Parmi les dispositifs de soutien au secteur privé, l’Arabie saoudite promet d’agir rapidement. Même si les restrictions de dépenses publiques sont inévitables. Le 2 mai, le ministre des Finances – et ministre par intérim de l’Économie et du plan – Mohammed Al Jadaan, a annoncé que des mesures « douloureuses » pour assurer l’équilibre des finances publiques allaient s’ajouter à la réduction de 5 % des dépenses budgétaires déjà annoncée le 18 mars.
D’après le Service économique à Riyad, Mohammed Al Jadaan « a déclaré que les projets d’investissement seraient affectés par ces réductions et que des programmes de la Vision 2030 ne seraient pas épargnés, sans préciser lesquels ».
EAU : un plan d’aide ambitieux et de grands projets
De leur côté, les Émirats arabes unis (EAU) avaient réagi très tôt, puisque dès la mi-mars, un plan de relance économique de 380 millions d’euros en faveur des entreprises était annoncé pour les trois mois suivants. Développé par le gouvernement de Dubaï, le plan de relance comprend 15 initiatives axées sur le secteur commercial, la vente au détail, le commerce extérieur, le tourisme et le secteur de l’énergie.

Consignes:
1 > D'après l'extrait sur les mesures économiques du Golfe, quel est le montant du plan de relance annoncé à la mi-mars aux Émirats arabes unis ?
2 > Poursuivez l'extrait sur les mesures économiques du Golfe à partir de sa dernière phrase.

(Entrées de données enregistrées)
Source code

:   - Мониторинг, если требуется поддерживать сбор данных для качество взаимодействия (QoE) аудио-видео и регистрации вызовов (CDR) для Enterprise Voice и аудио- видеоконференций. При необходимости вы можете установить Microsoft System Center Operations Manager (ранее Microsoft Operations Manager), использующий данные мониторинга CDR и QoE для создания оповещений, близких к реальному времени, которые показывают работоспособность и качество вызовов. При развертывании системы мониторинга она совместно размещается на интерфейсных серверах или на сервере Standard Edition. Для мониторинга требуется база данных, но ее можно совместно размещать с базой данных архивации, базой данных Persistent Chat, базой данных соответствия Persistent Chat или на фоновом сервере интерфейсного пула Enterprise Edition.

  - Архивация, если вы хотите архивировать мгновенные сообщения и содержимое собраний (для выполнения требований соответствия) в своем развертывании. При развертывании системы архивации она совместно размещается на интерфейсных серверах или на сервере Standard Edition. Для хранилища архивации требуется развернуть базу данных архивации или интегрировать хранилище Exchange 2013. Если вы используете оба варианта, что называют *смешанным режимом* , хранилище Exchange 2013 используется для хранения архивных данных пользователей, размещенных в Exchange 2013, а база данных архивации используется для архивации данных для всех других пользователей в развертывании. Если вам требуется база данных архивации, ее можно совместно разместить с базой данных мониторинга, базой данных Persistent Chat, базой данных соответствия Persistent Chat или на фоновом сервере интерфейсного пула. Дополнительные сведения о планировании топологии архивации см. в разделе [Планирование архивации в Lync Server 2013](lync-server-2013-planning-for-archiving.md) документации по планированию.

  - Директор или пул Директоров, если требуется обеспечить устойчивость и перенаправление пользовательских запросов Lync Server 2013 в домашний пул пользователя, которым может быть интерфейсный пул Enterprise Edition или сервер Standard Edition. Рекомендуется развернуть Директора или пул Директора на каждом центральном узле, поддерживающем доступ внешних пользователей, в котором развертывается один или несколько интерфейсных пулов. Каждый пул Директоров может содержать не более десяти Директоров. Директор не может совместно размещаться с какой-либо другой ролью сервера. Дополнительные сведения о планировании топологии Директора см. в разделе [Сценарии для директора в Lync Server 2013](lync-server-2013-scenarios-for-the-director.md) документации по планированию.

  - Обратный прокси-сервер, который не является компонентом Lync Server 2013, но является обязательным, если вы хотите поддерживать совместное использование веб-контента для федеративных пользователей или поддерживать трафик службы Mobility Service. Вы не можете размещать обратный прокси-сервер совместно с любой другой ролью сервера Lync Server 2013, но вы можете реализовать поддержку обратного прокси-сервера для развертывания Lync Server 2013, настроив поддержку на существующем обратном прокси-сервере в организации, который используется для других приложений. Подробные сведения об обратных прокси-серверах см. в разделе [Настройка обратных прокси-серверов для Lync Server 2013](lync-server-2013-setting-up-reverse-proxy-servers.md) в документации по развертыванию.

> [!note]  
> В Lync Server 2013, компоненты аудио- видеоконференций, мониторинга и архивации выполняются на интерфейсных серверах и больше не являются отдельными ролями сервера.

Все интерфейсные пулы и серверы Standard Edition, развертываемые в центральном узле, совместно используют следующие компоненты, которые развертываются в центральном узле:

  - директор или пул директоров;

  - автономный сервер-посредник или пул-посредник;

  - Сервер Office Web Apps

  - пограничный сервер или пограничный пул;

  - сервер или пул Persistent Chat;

Réponses par numéro:
1 > 380 millions d'euros.

2 >
L’économie des EAU devrait, néanmoins, se rétracter de 3,5 % cette année, selon le Fonds monétaire international (FMI).
D’après la plateforme de la Team France export dédié au Covid-19, « les chantiers en cours se poursuivent, malgré les difficultés engendrées par les mesures de précaution sanitaire, les cas de Covid-19 qui se déclarent, l’arrêt des vols et certains problèmes d’approvisionnement » et « on constate quelques reports mais assez peu d’interruptions de procédures pour les projets déjà au stade des appels d’offres ». Preuve en est que le consortium mené par EDF vient ainsi d’être désigné soumissionnaire préféré pour le projet Al Dhafra, portant sur la réalisation d’une centrale photovoltaïque de 2 gigawatts au nord d’Abu Dhabi.
P. Cange : « Je me demande si la baisse des prix du pétrole ne sera pas bénéfique »
Selon Pascal Cange, les pays du Golfe devraient pouvoir poursuivre leur diversification économique. Certains secteurs sont ciblés, comme le tourisme et la logistique, mais, pour lui, la priorité doit être à « la création de valeur ajoutée en aval de l’industrie pétrolière ».
« Je me demande si la baisse des prix du pétrole ne sera pas bénéfique à long terme », s’interrogeait-il aussi, citant, comme exemples d’intégration possible, la fabrication de polymères dans les EAU, en Arabie saoudite ou à Oman.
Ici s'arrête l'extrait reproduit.